Where can I see proof for this? Also a few "simple" deductions (cos idk yet) of most simple Taylor series (cos x, sin x, e^x, etc).
A book with a straightforward explanation or something like that.
tks in advance
peter
Where can I see proof for this? Also a few "simple" deductions (cos idk yet) of most simple Taylor series (cos x, sin x, e^x, etc).
A book with a straightforward explanation or something like that.
tks in advance
peter
First, if a function is "infinitely differentiable", we can certainly form the Taylor's series for that function. But that is probably not the question you are really asking. You seem to be under to be under the impression that if a function has a Taylor's series then the Taylor series must be equal to the function- and that is not true. For one thing, it does not follow that the series converges. And even if the Taylor's series for a function converges for all x, it does not necessarily equal the function on any interval. For example, the function defined by $\displaystyle f(x)= e^{1/x^2}$ if x is not 0, f(0)= 0, is infinitely differentiable at x= 0. (Any derivative is 0 at x= 0 and the nth derivative for x not 0 is an exponential with exponent a polynomial in 1/x. That goes to 0 as x goes to 0.) That is, its MacLaurin series (Taylor's series at x= 0) is identically equal to 0 but the function itself is not 0 except at x= 0.

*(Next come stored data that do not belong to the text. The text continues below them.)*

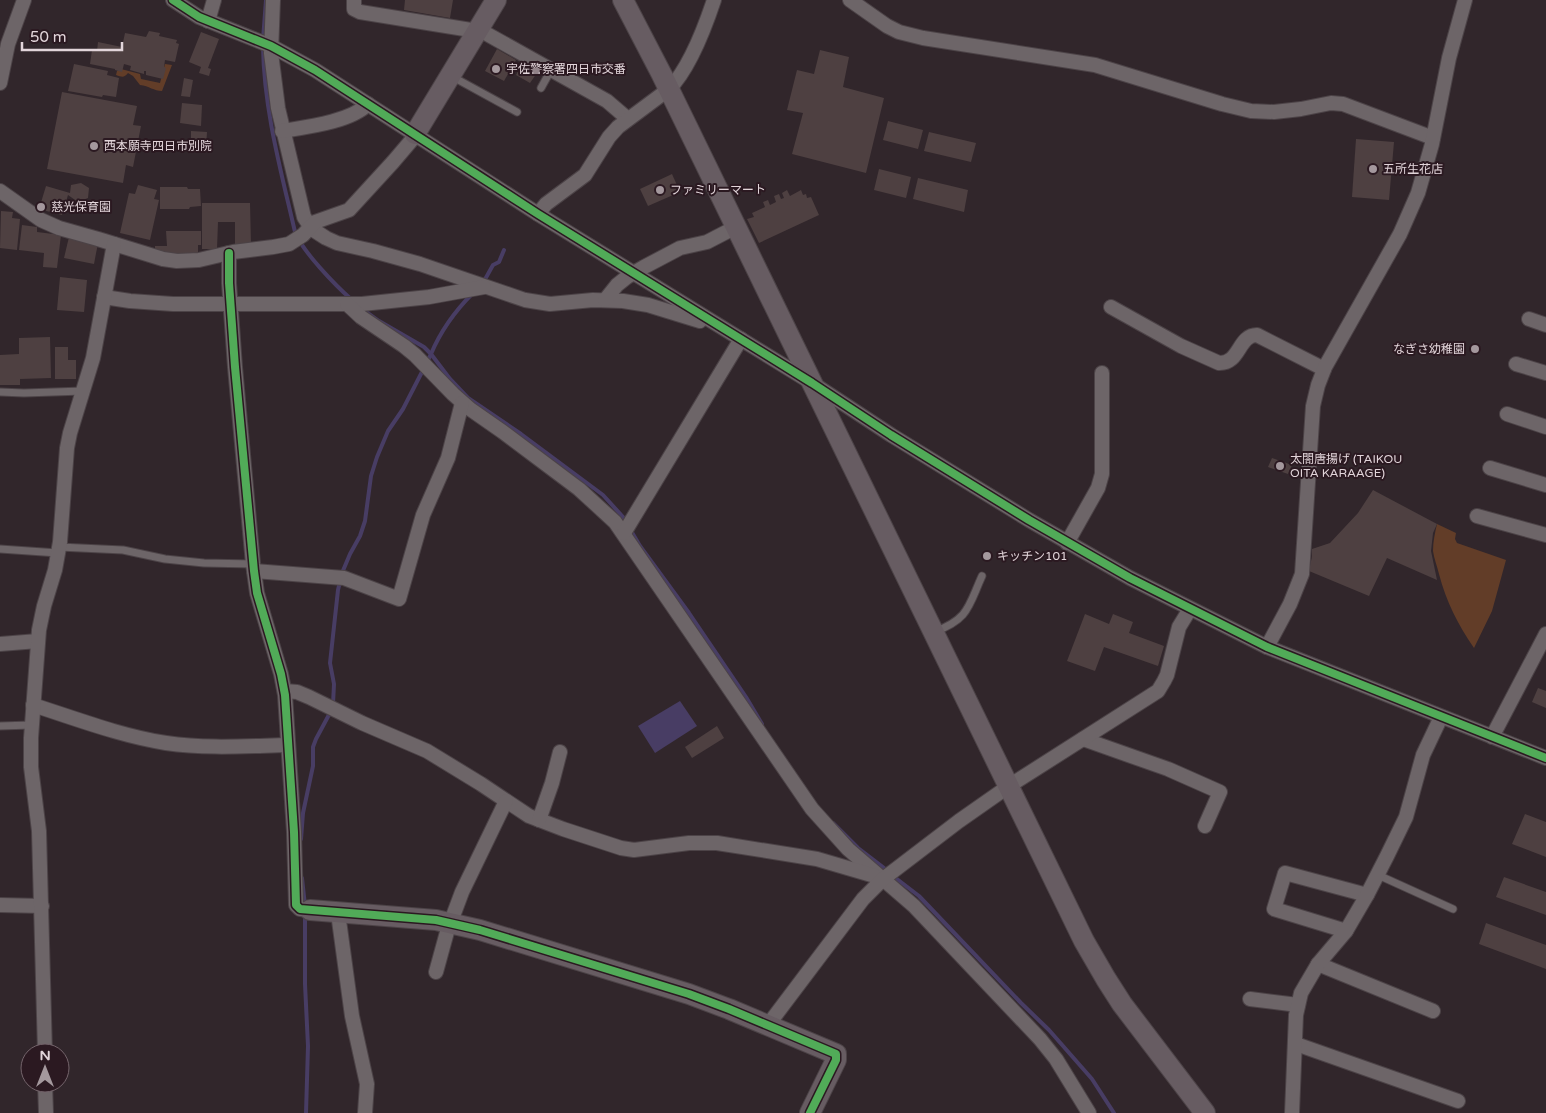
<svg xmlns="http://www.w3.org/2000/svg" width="1546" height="1113" viewBox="0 0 1546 1113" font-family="'Varela Round','Noto Sans JP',sans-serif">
	<rect width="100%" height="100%" fill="#31262b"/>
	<!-- green -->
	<g fill="#623d28">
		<path d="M165,64L172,65L162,91C154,91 149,86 140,85L133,76L128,73C124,78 122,77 116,75L117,71L121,69L140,74L141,79L160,83Z"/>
		<path d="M1437,524L1456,533L1455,539L1457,543L1506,560L1492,611L1474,648C1458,625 1446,601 1439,574C1437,566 1434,558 1433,551C1433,541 1435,533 1437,524Z"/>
	</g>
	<!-- water -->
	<polygon fill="#483d64" points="680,701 697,726 655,753 638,726"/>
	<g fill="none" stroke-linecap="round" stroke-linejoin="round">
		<!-- stream -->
		<g stroke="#483d64" stroke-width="4">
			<polyline points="263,40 266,0"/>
			<path d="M263,47C264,110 281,171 295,232C302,251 336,286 352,300"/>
			<polyline points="483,283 493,265 499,262 504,250"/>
			<path d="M473,293C455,311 441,330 431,354L450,379L468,398L521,434L603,495L623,517L627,523"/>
			<polyline points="361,308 379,321 424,347 431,354 427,362"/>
			<polyline points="630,529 640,546 689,613 746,697 762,724"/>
			<polyline points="333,704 334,684 330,663 338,590 342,573 350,554 360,536 365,521 371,476 377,457 388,431 403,409 424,368"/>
			<polyline points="833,823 858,848 888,871"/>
			<polyline points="301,839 303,813 313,766 313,747 316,739 331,711"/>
			<polyline points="893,876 919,896 1021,1003 1049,1030 1092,1079 1114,1113"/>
			<polyline points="302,878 305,906"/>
			<polyline points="305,915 305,984 308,1046 306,1113"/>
		</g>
	</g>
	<!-- building -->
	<g fill="#4e4041">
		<polygon points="405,0 453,0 450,18 404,10"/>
		<polygon points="149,31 160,33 159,36 177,40 176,43 179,44 175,62 165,60 164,67 166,68 163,79 146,75 146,71 144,71 144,74 130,70 131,66 124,64 122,72 115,70 115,69 90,64 92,50 97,51 98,42 122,47 125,33 146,37"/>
		<polygon points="201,32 219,39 208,68 211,69 209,76 199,73 201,67 189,62"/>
		<polygon points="497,49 516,60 504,81 485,71"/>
		<polygon points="820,50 849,57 843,87 884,98 866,173 792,154 803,113 787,110 797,70 814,74"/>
		<polygon points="74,64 108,71 107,75 119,78 116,97 103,95 102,97 68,91"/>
		<polygon points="522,64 537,73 530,83 516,75"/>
		<polygon points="184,78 193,80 190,97 181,96"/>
		<polygon points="62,92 137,106 133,125 141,126 133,167 126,165 123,183 47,169"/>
		<polygon points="182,103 202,105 201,126 180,123"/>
		<polygon points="888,121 923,130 918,149 883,140"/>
		<polygon points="191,131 207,132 206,148 191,147"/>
		<polygon points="929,132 976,143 971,162 924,151"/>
		<polygon points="1356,139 1394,142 1389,200 1352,197"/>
		<polygon points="879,169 911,177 906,198 874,190"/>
		<polygon points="672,174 680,192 648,206 640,189"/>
		<polygon points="918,178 968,190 964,212 913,199"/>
		<polygon points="81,183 89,188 88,198 78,202 68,195 62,215 39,209 46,186 70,193 71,185"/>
		<polygon points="138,185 157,190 154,199 159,200 150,240 120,233 129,193 135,194"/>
		<polygon points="160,187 187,187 188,189 200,189 201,206 190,207 189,209 160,209"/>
		<polygon points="787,190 790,196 801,190 803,195 806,194 807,198 811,197 819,215 759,243 747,219 754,217 752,213 765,207 763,202 768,200 770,205 776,202 774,196 779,194 781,199 784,198 782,193"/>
		<polygon points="202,203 250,203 251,245 235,245 235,222 218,222 217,249 202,249"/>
		<polygon points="1,211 13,212 12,218 20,219 17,250 0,248"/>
		<polygon points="22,225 37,227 37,232 61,235 57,268 43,267 44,253 19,250"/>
		<polygon points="166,231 201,231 201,245 198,245 198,255 167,255 155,251 155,246 167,246"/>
		<polygon points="69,237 98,243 94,264 64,258"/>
		<polygon points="60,277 87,280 84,312 57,310"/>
		<polygon points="50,337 51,378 20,379 20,385 0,385 0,355 19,354 19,338"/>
		<polygon points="55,347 68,347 68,360 76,360 76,379 55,379"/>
		<polygon points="1272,458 1292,465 1288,474 1268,467"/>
		<polygon points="1373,490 1437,524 1433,533 1431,551 1437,580 1387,558 1369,596 1309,571 1312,556 1312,549 1330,543 1358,513"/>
		<polygon points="1085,614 1109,624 1113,614 1133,622 1129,633 1164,646 1158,666 1104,647 1095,671 1067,661"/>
		<polygon points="1538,688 1546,691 1546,708 1532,702"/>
		<polygon points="717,726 724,738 692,758 685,747"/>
		<polygon points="1525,814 1546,822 1546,857 1512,844"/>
		<polygon points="1504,877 1546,892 1546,915 1496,897"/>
		<polygon points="1486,923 1546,945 1546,969 1479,944"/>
	</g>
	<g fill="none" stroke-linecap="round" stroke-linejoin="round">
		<defs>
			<g id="lane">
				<polyline points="453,77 517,112"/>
				<polyline points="541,88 551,70"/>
				<polyline points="0,392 24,393 83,391"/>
				<polyline points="59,547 123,550 165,559 204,563 253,564"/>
				<polyline points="0,549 58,553"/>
				<path d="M934,632C969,619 968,607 982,576"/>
				<polyline points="0,726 31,725"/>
				<polyline points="1378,875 1453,909"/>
			</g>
			<g id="street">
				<polyline points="173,0 199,17 271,46 315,70 538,214 812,383 891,435 1029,520 1130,578 1267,647 1546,758"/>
				<polyline points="273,0 271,53 278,108 304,217 312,229 326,238 337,243 373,251 420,264 525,300 550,304 593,300 623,301 648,305 700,321"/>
				<polyline points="354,0 354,9 360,12 477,31"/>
				<polyline points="850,0 887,26 899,32 923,38 1095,65 1222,104 1251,111 1274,112 1301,109 1331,103 1343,104 1433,138"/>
				<polyline points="208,21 214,0"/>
				<polyline points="478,29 607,101 628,119"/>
				<polyline points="0,83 8,44 24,0"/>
				<path d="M282,131C307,127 350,122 368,104"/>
				<polyline points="0,191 41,220 59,228 98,239 163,259 177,261 199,260 233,252 273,247 289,244 303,235 315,222 349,210 393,162 416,135"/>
				<path d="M538,214L546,204L585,175L609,137L618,127L669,89C689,69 705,27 714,0"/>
				<polyline points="229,253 229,283 235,367 253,564 257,593 281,674 285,695 294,832 296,905 300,909 310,910"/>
				<polyline points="104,297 130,301 173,304 362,304 429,297 484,287"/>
				<polyline points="605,300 617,285 627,277 644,267 680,248 707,242 736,227"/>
				<polyline points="347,304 361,317 404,346 415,355 453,394 470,409 503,432 579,489 615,522 812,809 848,849 914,906 1040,1039 1056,1059 1089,1113"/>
				<path d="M1111,307L1181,346L1219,363C1240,364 1238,335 1257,335L1324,369"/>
				<polyline points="1529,319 1546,325"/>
				<polyline points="1516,364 1546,373"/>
				<polyline points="1507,414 1546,427"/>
				<polyline points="1490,468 1546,485"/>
				<polyline points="1477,516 1546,535"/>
				<polyline points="624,533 741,339"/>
				<polyline points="1067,543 1098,488 1102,474 1102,373"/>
				<polyline points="254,571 344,578 399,599 423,515 448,458 462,403"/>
				<polyline points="0,644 38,641"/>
				<polyline points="1267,647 1290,604 1302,574 1313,406 1318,385 1325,367 1400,234 1418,193 1432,144 1449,58 1465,0"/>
				<polyline points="285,691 297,692 309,697 362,723 427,751 481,784 529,816 563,829 621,848 634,850 689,843 717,843 817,859 875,876"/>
				<path d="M33,705C77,719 121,736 166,743C207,749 247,746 288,745"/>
				<polyline points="1492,737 1546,634"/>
				<polyline points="1083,739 1168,769 1220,792 1205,826"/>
				<polyline points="539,820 552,783 560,752"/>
				<polyline points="0,905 42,906"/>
				<polyline points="338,913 352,1016 367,1084 365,1113"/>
				<polyline points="1346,931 1274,909 1285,873 1367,895"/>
				<polyline points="1318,964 1433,1011"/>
				<polyline points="436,972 447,932 462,892 506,801"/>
				<polyline points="1250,999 1298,1005"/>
				<polyline points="768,1025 863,899 883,879 959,821 1009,786 1158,691 1164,681 1167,675 1179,627 1190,609"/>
				<polyline points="1296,1044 1458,1101"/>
				<polyline points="45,1053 39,831 31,767 31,738 39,630 44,606 55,570 60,542 67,448 70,433 93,358 114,244"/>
				<polyline points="45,1083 46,1113"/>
				<polyline points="1292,1113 1296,1015 1301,993 1318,964 1346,931 1367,895 1387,856 1406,817 1423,755 1441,717"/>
			</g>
			<g id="secondary">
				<polyline points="623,0 662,75 1084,941 1106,979 1122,1004 1205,1113"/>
				<polyline points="415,134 496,0"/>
				<polyline points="310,910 436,920 480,930 689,994 729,1009 836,1054 836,1060 810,1113"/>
			</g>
		</defs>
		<!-- lane casing -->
		<use href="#lane" stroke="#4c4347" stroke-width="9"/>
		<!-- street casing -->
		<use href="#street" stroke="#4c4347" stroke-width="16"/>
		<!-- secondary casing -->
		<use href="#secondary" stroke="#4c4347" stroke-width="22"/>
		<!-- lane -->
		<use href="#lane" stroke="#6d6568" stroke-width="7"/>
		<!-- street -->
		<use href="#street" stroke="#6d6568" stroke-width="14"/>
		<!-- secondary -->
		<use href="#secondary" stroke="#675c62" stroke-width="20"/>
		<defs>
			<g id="cycleway">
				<polyline points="173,0 199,17 271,46 315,70 538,214 812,383 891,435 1029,520 1130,578 1267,647 1546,758"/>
				<polyline points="229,253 229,283 235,367 254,571 257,593 281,674 285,695 294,832 296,905 300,909 436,920 480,930 689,994 729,1009 836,1054 836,1060 810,1113"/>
			</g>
		</defs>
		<!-- cycleway casing -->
		<use href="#cycleway" stroke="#2b1921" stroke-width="11"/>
		<!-- cycleway -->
		<use href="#cycleway" stroke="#51ab58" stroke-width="8"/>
	</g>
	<!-- markers -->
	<g fill="#a4989d" stroke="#2b1921" stroke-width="2">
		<circle cx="496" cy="69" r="5"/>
		<circle cx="94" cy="146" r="5"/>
		<circle cx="1373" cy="169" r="5"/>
		<circle cx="660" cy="190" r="5"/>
		<circle cx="41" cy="207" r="5"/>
		<circle cx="1475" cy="349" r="5"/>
		<circle cx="1280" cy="466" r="5"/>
		<circle cx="987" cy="556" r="5"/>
	</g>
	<g text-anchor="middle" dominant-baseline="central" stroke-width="4" stroke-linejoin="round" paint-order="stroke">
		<!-- poi labels -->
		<g font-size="12" fill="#e2d5da" stroke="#2b1921" text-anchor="start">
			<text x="506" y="69">宇佐警察署四日市交番</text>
			<text x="104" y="146">西本願寺四日市別院</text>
			<text x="1383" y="169">五所生花店</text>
			<text x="670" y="190">ファミリーマート</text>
			<text x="51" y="207">慈光保育園</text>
			<text x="1465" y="349" text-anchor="end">なぎさ幼稚園</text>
			<text x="1290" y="459">太閤唐揚げ (TAIKOU<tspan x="1290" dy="14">OITA KARAAGE)</tspan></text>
			<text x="997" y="556">キッチン101</text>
		</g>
	</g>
	<!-- north arrow -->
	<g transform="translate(45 1068)"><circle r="24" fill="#2b1921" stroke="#74646b"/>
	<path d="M0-4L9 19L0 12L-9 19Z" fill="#a4989d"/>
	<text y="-8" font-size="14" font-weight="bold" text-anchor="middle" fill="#e2d5da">N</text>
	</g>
	<!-- scale -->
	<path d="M22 42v8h100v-8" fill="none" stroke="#e2d5da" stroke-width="2.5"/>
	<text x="30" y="42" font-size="15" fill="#e2d5da" stroke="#2b1921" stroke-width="4" paint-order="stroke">50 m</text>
</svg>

If there exist an interval about x= a on which the Taylor's series for a function, f, converges and is equal to the function, we say that f is "analytic" at x= a (sometimes "real analytic" to distinguish it from "analytic" for functions of a complex variable which is equivalent but typically defined differently.)
How we show that a given function is "analytic" at a particular x= a is highly dependent on the precise function. For example, the simplest way to show that the Taylor's series for sine, cosine, and exponential, for example, are analytic is to show that the Taylor's series satisfy the same differential equation and "initial values" as the functions themselves. Then, by the "existance and uniqueness theorem" for initial value problems, they must be equal.
I interpreted the question the OP asked differently to how HallofIvy did. I am interpreting the question as "why would one WANT to express a function as a Taylor series?"
Let's use the function sin(x) as an example. From the unit circle definition, we know a few values of this function (e.g. sin(0) = 0), but we definitely can't use the unit circle to evaluate the sine function at every possible value of x (or even get a decimal approximation). You might say "well use a calculator", but how do you think the calculator is able to do it? All a calculator can do is add (and by extension, subtract, multiply, divide and exponentiate), so we need to find the right combination of addition, subtraction, multiplication, division and exponentiation to get the value we want. This is what the Taylor series is, it's the right combination of operations to be able to evaluate the function at every possible point.